# [Activity]
Render the lines from the first one through the line containing "facing the viewer", inclusive, as a Markdown table with the columns Row and Line text. Number each row and leave out blank lines.

......

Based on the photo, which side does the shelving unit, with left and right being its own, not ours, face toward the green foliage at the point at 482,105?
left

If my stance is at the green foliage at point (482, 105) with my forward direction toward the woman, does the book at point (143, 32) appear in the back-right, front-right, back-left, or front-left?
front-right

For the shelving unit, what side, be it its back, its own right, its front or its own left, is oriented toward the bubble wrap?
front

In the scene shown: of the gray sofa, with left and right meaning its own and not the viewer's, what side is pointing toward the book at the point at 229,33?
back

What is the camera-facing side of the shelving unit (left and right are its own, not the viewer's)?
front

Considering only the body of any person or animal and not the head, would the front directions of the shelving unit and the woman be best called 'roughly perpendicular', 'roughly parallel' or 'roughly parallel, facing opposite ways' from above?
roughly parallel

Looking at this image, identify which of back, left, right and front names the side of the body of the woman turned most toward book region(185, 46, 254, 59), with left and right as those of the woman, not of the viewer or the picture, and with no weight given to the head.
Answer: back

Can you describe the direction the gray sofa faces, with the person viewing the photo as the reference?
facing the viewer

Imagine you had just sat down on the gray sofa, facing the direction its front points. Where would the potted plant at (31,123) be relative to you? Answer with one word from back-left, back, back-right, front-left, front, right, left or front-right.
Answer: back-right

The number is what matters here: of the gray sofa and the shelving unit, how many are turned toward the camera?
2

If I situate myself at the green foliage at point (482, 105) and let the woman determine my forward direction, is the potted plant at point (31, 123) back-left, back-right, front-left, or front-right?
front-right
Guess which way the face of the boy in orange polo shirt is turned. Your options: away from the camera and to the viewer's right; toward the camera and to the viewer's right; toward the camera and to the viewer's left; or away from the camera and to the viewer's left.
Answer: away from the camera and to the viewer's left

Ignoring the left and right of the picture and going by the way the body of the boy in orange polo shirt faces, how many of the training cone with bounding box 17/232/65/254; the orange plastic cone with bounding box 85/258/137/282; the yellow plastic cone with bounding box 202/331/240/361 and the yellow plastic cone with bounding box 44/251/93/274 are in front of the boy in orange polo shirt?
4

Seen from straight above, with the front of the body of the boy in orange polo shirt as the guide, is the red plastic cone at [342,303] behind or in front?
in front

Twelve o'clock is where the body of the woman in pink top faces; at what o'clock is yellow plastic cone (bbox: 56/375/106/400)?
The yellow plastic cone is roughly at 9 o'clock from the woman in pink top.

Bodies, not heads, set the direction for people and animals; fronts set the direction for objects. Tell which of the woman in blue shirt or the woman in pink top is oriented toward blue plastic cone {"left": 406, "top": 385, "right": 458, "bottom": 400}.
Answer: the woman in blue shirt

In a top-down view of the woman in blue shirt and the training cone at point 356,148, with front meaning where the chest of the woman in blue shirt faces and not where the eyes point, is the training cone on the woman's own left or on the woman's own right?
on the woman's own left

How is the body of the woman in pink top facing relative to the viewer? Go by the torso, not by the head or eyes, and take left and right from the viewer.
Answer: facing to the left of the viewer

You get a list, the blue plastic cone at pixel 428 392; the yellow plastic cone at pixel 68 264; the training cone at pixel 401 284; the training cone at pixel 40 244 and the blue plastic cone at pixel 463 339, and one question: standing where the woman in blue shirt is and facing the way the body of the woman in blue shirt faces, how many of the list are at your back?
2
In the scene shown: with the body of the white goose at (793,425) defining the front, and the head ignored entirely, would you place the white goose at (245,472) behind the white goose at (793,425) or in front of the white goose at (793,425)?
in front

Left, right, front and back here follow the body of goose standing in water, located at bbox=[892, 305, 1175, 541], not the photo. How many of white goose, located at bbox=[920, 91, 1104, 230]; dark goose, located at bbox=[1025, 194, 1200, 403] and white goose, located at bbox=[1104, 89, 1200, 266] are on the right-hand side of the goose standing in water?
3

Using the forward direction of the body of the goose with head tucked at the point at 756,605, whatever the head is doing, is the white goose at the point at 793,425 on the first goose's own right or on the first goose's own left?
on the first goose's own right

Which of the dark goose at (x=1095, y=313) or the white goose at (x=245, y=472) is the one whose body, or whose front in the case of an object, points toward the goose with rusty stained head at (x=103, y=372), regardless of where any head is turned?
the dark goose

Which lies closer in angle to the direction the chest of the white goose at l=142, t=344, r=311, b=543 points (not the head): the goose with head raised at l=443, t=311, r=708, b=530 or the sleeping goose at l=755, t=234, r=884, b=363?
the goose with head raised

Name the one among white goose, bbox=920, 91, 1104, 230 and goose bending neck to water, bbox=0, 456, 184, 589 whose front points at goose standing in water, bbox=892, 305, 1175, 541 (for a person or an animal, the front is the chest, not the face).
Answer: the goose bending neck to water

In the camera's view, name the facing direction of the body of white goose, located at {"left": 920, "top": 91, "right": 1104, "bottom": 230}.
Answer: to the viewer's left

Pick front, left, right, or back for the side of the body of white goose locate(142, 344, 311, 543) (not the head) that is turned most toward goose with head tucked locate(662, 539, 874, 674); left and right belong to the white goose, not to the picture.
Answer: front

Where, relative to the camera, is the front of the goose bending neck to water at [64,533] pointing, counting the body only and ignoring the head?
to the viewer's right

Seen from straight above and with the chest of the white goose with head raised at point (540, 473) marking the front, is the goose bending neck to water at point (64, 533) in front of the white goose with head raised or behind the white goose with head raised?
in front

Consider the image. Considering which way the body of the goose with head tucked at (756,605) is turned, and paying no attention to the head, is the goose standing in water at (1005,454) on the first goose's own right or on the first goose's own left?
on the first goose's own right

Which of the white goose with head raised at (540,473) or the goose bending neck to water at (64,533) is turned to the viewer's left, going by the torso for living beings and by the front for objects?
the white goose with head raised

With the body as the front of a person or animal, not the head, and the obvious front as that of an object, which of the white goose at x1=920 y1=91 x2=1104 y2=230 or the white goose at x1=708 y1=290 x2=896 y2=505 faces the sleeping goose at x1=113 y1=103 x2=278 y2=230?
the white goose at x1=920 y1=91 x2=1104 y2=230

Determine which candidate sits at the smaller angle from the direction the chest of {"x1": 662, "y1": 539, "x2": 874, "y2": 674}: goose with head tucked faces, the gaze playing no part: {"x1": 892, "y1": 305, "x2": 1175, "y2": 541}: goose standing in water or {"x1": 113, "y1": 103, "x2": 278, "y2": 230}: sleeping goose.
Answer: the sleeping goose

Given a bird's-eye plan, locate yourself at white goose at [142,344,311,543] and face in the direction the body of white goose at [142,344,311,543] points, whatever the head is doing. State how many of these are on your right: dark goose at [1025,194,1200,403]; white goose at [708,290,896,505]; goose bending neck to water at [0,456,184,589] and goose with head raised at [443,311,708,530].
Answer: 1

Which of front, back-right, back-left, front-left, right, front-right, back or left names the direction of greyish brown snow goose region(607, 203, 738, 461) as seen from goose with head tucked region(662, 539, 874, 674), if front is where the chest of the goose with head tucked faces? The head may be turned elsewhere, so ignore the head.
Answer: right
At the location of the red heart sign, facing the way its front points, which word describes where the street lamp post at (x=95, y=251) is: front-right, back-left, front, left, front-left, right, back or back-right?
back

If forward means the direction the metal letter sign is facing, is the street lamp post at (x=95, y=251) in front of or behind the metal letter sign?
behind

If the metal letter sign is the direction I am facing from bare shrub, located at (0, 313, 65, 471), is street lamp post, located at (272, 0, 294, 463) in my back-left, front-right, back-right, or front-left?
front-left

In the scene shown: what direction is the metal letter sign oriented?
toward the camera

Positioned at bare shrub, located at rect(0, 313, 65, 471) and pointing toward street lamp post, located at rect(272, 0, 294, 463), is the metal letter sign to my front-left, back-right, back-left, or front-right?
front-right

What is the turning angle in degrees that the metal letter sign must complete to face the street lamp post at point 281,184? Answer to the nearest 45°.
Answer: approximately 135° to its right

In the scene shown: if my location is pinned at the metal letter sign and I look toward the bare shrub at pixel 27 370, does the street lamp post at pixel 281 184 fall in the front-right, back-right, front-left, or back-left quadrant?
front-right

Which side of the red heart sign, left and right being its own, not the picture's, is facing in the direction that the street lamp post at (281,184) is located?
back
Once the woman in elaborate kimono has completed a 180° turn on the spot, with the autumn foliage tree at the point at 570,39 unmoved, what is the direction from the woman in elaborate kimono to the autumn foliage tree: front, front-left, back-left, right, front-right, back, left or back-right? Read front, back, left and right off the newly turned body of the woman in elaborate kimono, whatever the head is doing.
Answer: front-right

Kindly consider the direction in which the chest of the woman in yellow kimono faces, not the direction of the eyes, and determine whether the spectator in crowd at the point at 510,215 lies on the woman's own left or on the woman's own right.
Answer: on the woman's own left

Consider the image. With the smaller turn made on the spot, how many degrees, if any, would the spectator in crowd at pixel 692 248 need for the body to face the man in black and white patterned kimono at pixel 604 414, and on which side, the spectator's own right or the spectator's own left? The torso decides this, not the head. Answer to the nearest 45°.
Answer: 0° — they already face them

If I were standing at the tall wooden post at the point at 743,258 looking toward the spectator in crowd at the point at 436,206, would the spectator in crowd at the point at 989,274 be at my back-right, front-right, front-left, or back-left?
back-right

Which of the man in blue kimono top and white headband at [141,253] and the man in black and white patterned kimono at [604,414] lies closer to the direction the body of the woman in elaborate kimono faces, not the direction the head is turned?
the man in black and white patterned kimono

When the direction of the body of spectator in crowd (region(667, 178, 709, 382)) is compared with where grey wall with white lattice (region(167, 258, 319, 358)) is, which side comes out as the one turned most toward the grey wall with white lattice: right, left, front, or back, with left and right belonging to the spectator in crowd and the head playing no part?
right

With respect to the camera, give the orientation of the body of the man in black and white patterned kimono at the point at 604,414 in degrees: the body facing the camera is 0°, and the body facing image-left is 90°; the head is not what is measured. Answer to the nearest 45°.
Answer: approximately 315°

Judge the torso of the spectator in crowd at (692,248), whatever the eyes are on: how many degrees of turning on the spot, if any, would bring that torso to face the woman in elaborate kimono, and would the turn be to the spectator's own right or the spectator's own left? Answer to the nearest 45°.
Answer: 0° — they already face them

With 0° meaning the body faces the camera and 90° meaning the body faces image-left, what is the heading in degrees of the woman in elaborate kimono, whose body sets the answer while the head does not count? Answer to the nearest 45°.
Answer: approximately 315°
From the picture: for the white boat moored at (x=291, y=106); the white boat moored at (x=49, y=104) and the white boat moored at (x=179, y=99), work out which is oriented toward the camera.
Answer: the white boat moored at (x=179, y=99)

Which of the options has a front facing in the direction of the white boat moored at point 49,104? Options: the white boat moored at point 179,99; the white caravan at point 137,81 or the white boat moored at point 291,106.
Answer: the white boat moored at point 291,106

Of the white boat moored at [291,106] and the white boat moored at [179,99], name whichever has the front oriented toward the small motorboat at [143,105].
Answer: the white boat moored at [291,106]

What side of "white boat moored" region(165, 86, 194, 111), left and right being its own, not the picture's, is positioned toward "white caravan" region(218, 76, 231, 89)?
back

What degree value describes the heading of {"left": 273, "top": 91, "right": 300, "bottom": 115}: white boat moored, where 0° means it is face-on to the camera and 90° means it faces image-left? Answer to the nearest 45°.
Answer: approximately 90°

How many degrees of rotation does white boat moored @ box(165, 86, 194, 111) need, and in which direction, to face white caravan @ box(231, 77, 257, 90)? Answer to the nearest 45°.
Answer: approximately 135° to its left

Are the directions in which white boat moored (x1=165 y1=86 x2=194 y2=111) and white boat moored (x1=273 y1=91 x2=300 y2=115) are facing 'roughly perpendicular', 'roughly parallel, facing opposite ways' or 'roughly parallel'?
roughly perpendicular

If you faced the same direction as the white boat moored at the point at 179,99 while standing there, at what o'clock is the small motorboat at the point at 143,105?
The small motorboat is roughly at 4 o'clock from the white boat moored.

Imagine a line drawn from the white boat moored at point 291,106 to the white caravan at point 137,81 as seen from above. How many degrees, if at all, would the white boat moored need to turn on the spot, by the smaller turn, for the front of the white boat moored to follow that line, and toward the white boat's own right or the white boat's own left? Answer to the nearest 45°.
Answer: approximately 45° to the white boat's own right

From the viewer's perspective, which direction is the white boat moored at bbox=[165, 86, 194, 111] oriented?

......

# [Solution to this exercise]
| Row | Line text |
|---|---|
| 1 | Based on the photo, which side does the shelving unit, with left and right being its own, not ours, face toward the green foliage at the point at 482,105? |
| 2 | left |
| 3 | If my stance is at the green foliage at point (482, 105) with my forward direction toward the woman, does the book at point (143, 32) appear in the back-right, front-right, back-left, or front-left? |
| 4 | front-right |
| 5 | For the shelving unit, what side, be it its back, its own right, its front or its own left, is oriented toward the bubble wrap? |
| 6 | front |
| 7 | In the scene shown: of the gray sofa, with left and right meaning its own and not the viewer's, what side is pointing toward the book at the point at 229,33? |
| 8 | back |
| 9 | What is the camera-facing side of the shelving unit (left and right are its own, not the viewer's)? |
| 10 | front |
| 11 | Considering only the body of any person or animal and not the head, would the front directions of the shelving unit and the woman be best called 'roughly perpendicular', 'roughly parallel' or 'roughly parallel, facing opposite ways' from above? |
| 12 | roughly parallel |
| 13 | Looking at this image, identify which of back, left, right and front names the side of the body of the woman turned most toward book region(185, 46, 254, 59), with left and right as those of the woman, not of the viewer or the picture, and with no weight given to the head. |
| 14 | Answer: back |
| 15 | Can you describe the direction the gray sofa faces, with the person viewing the photo as the reference? |
| 16 | facing the viewer |